[Collected data]
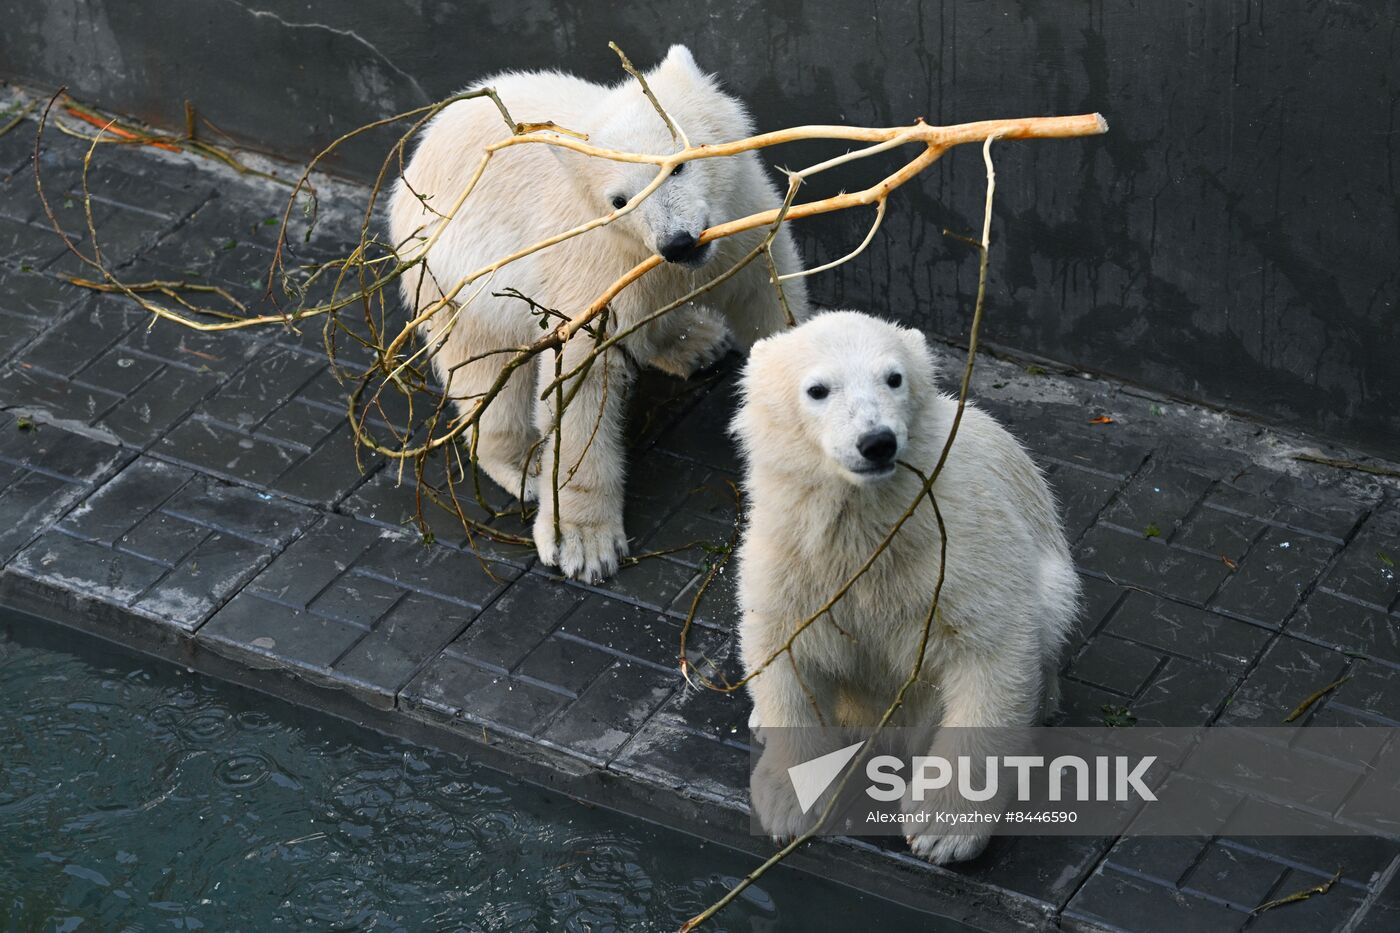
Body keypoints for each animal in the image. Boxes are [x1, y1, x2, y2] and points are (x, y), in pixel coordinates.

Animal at [388, 45, 809, 583]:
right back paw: (523, 464)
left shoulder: (743, 220)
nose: (677, 243)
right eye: (619, 200)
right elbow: (581, 380)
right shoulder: (595, 261)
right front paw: (583, 543)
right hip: (458, 273)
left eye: (676, 166)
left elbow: (766, 297)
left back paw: (697, 341)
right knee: (487, 372)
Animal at [730, 310, 1080, 864]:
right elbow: (785, 651)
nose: (876, 441)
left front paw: (943, 829)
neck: (871, 524)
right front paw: (789, 804)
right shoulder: (792, 558)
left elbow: (992, 651)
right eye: (817, 389)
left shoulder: (957, 548)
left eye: (893, 377)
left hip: (1054, 583)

### What you will do
Which lines hold the string "elbow"? Copy all of them from the data above.

### Task response
right elbow: (581, 380)
left elbow: (766, 297)
right elbow: (785, 651)
left elbow: (992, 651)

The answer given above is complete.